To listen to the naysayers is to believe that China's real estate market is a weak link that is dragging down its economy. This view is nothing short of myopia and ignores the array of robust policies adopted by governments at various levels to maintain the market's stable and sound development.
China's recent government work report called for accelerating the fostering of a new real estate development model, a strategic move based on the major changes in supply-demand dynamics, featuring high quality, new technology, and good services.
Real estate has indeed long been a vital part of the economic landscape of the world's second-largest economy. Last year, China implemented measures including favorable mortgage terms, lower interest rates, and tax and fee reliefs, to shore up confidence and defuse risks in the sector.
Fostering a steady and healthy real estate market is necessary for economic growth. Given the urbanization process and the need for housing renovation, China's property market still has huge potential and room for development.
In promoting a new development model for the real estate market, China will focus on planning and building affordable housing, and advancing the construction of public infrastructure for both normal and emergency use and the renovation of villages in cities, said Ni Hong, minister of housing and urban-rural development, on March 9.

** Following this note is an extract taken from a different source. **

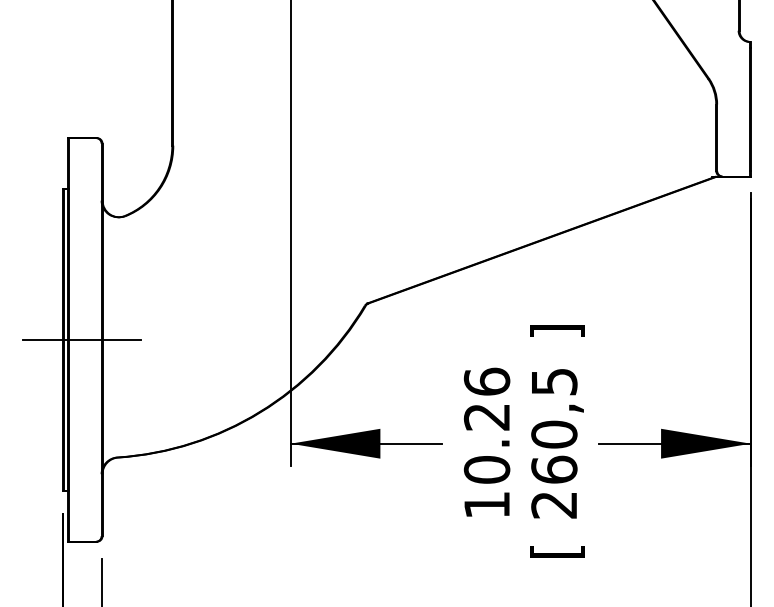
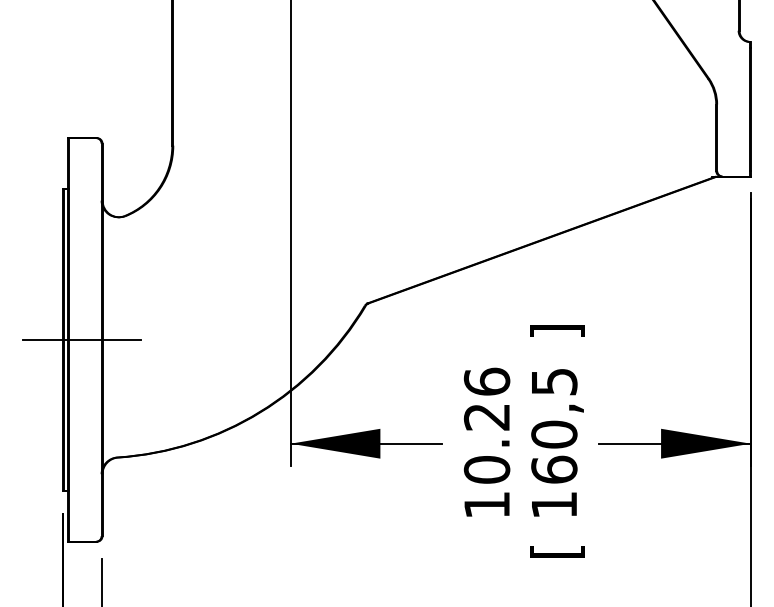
text at (553, 505): 260,5 -> 160,5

This year, China will renovate 50,000 old urban residential communities and over 100,000 km of urban underground pipelines for gas, water, sewage, and heating. These measures will increase the demand for the property sector.
Local authorities have been expediting the establishment of real estate financing coordination mechanisms and extending financing support to key projects.
More than 300 Chinese cities in 31 provincial-level regions have already facilitated financing channels and presented over 6,000 real estate projects on the "white lists" that are eligible for financing support. As of the end of February, commercial banks had approved such loans exceeding 200 billion yuan (28.2 billion U.S. dollars).
Different cities have been encouraged to tailor policies to their specific market and population contexts. For example, Shanghai has eased restrictions on house purchases for individuals without local household registration certificates.
Putting in place a new development mode for the real estate market is the fundamental solution to the difficulties in the sector and promoting a stable and healthy real estate market. As policies and measures continue to yield outcomes, the new development model for the real estate sector will by all means fortify the resilience of the Chinese economy, contributing to its sustained and quality growth.